Installing Windows Server Backup
Please follow the guidelines in this article:
Note: To install Windows Server Backup, log on to the computer by using the local Administrator account or another account with Administrator privileges. To perform backups or recoveries by using Windows Server Backup, you must be a member of the Administrators or Backup Operators groups.
Registering the Microsoft Hyper-V VSS writer with Windows Server Backup
Please follow the guidelines in this article:
Performing the backup
To perform the actual VM backup follow these steps:
1. Open Windows Server Backup from the Administrative Tools folder. In the Actions pane, click “Backup Once” (you can, of course, create a schedule for this backup, but that will be discussed in a different article).
2. In the “Backup Options” page, select “Different Options” and click Next.
3. In the “Select Backup Configuration” page, select “Custom” and click Next.
4. In the “Select Items for Backup” page, click “Add Items“.
5. In the “Select Items” window, click to select the volumes where the VM configuration files and VM hard disks are located. Make sure you are familiar with the considerations article. Also note that while it may look possible to select individual folders, do NOT select individual folders. Only select the entire volume. Failing to select the right volumes will result in a failure for the backup procedure and even if it will seem to you that all items were backed up, in fact you will not be able to restore your VMs. Click Ok.
6. Back in the “Select Items for Backup” page, click “Advanced Settings“.
7. In the “Advanced Settings” window, click to select “VSS Full Backup” and click Ok.
8. Back in the “Select Items for Backup” page, click Ok.
9. In the “Specify Destination Type” page, select the destination for the backup. I chose Local Drives, but you can also perform the backup on remote shares. Click Next.

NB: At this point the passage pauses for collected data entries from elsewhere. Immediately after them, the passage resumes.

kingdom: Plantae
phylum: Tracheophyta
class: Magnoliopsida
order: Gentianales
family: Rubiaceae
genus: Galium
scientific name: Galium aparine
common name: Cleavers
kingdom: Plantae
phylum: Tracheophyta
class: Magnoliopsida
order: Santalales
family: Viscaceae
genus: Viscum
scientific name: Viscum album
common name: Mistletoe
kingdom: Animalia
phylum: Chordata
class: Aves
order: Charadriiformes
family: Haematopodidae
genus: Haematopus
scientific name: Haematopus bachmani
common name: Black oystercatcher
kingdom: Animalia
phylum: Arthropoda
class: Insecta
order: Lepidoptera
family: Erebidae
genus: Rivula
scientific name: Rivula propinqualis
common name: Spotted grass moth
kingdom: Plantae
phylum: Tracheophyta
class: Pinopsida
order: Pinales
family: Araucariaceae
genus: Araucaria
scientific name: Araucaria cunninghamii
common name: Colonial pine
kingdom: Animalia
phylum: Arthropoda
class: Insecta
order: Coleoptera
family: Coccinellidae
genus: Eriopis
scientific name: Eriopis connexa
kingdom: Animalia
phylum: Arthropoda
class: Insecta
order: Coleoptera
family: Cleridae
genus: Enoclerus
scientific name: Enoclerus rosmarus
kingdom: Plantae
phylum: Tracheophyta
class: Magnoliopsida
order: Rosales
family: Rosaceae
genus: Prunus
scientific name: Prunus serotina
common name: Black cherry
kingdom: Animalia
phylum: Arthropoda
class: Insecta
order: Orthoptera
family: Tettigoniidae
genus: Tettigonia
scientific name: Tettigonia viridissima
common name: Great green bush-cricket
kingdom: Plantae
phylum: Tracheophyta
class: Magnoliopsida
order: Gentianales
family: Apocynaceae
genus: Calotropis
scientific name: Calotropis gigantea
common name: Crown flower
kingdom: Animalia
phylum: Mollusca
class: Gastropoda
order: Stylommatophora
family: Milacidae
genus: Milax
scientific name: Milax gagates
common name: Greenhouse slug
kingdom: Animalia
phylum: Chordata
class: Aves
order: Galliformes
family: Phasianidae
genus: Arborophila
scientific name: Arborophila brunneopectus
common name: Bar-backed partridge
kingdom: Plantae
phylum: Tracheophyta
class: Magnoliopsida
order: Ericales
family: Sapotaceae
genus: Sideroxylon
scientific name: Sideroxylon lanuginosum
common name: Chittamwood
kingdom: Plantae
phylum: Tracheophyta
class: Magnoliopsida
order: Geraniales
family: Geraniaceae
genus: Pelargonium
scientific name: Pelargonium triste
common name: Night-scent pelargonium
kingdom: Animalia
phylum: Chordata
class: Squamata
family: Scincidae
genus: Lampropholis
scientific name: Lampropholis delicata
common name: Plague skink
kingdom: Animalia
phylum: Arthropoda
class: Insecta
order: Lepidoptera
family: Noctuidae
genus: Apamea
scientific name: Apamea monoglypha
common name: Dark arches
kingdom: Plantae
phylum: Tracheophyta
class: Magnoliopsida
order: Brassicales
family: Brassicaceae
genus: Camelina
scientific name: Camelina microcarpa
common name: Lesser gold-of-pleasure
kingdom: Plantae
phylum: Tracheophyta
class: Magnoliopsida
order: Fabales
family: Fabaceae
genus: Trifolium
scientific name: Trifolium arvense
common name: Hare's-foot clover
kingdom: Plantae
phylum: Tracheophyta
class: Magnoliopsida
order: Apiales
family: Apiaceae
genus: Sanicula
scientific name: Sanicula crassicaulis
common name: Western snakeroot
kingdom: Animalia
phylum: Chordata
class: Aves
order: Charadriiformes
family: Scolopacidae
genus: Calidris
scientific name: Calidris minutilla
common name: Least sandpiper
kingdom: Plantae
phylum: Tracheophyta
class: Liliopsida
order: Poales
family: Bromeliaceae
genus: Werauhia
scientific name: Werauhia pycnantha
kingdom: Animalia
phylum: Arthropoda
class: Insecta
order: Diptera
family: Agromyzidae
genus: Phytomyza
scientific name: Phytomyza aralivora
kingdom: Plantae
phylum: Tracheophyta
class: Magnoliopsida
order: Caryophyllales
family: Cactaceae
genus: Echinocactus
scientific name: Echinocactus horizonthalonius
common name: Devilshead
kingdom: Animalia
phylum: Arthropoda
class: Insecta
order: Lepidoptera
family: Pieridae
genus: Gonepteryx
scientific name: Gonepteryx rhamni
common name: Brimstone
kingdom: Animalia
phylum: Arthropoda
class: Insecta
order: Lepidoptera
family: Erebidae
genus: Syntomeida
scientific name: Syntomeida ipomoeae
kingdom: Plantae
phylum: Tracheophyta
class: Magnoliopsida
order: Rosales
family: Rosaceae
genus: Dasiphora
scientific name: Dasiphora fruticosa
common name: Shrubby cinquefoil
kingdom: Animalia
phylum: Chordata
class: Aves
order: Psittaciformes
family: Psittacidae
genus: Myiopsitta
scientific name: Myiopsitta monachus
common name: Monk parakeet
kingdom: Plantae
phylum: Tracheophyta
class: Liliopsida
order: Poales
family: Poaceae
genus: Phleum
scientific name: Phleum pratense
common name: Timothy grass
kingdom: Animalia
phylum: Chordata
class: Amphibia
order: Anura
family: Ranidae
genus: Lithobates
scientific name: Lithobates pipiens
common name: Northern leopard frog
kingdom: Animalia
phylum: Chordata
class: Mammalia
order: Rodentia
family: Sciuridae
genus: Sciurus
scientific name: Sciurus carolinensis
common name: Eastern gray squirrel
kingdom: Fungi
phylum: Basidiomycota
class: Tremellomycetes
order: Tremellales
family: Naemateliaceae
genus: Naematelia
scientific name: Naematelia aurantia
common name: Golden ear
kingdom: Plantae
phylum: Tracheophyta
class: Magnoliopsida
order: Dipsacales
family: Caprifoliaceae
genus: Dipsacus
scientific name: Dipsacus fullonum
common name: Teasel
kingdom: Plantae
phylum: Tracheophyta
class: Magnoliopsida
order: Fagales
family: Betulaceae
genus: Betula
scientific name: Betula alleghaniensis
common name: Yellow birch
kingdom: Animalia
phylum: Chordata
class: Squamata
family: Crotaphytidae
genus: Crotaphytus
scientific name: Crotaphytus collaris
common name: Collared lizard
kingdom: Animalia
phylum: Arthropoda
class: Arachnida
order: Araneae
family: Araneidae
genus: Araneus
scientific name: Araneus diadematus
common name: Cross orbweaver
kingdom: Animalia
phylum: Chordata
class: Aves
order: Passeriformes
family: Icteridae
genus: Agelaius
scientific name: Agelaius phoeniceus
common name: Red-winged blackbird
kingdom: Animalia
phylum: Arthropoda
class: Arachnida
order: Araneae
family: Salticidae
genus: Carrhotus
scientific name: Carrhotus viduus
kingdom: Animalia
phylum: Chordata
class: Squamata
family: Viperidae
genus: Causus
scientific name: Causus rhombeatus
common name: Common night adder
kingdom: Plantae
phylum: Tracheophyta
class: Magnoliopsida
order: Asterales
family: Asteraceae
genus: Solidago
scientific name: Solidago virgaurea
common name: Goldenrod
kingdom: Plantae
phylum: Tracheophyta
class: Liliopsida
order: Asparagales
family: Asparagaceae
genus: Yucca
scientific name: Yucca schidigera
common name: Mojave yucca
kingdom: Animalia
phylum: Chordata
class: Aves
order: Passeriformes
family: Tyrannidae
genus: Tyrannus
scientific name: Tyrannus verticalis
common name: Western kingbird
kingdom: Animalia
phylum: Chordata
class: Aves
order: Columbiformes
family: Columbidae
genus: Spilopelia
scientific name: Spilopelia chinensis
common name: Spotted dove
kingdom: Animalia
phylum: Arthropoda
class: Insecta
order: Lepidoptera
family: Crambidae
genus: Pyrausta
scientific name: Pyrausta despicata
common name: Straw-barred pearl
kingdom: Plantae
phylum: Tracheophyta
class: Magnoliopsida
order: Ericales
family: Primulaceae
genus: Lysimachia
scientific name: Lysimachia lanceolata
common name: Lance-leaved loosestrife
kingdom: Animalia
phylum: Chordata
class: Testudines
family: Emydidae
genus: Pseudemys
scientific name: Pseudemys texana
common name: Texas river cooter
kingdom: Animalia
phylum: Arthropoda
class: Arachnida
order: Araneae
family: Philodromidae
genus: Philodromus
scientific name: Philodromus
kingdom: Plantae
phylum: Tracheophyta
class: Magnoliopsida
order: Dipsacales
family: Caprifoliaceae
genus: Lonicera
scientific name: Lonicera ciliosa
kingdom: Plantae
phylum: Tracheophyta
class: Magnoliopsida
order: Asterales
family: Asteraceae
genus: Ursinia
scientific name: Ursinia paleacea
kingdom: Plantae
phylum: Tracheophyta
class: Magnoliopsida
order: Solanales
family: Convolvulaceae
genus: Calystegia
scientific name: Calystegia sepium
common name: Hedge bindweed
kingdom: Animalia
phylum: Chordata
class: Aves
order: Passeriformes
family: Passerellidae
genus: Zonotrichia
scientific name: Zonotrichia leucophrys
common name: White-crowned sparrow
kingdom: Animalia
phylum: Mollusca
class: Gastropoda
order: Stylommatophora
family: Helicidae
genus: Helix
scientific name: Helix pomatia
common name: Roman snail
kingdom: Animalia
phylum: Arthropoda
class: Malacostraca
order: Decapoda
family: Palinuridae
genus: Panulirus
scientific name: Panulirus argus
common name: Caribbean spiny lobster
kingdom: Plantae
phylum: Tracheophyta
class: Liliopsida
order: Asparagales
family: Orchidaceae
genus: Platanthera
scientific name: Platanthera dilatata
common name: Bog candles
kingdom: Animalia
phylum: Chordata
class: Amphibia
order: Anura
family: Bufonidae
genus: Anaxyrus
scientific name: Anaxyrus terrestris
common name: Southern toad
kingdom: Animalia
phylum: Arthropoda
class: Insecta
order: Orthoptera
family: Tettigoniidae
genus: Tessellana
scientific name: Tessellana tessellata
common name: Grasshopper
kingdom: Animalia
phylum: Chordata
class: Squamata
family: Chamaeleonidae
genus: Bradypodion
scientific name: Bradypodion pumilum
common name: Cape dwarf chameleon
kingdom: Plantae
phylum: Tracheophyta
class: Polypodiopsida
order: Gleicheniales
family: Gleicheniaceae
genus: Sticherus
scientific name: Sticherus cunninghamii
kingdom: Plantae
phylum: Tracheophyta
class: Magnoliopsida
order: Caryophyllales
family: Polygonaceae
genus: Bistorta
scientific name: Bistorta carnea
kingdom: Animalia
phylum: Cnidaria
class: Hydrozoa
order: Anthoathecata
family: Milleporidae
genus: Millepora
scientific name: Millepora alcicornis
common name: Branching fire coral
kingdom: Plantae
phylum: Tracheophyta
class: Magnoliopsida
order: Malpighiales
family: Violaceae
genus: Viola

10. In the “Select Backup Destination” page, use the drop-down list to select your destination. If you plan to backup on an external USB drive, make sure the computer recognizes it before you get to this spot. Also make sure that the destination volume contains enough free disk space for the backup to be place in. Remember that volume level backup are ALWAYS full, therefore if you’ve got 500 GB worth of VMs in one volume, you’ll need to have as much space as that (and preferably more) on your destination volume. Click Ok.
11. In the “Confirmation” page click Backup and let the backup procedure begin.
12. If you immediately switch to the Hyper-V management console, you’ll see that the VMs are being snapshotted. This is not equivalent to taking a Hyper-V snapshot, which in fact is not really a true snapshot and has nothing in relation to VSS snapshots. Because the VSS writer was registered, and because the Integration Services (Components) are installed and enabled on the VMs, they will be successfully backed up without being paused, saved or turned off. In addition, the ICs will inform the VMs that a backup procedure is taking place on the parent partition, so any VSS-aware application that is running inside the VM will also be triggered (which is very important for applications such as SQL, Exchange and so on).
13. Windows Server Backup begins to write the file(s) to disk.
14. When finished, click Close.
Backing up virtual machines can be a little different than backing up a traditional system. Because a virtual machine is nothing more than a collection of files, it is important to be especially mindful of the backup process. One oversight along the way can mean a failed VM backup. Hopefully this article has prepared you to backup your Virtual Machines with Hyper-V using Windows Server Backup.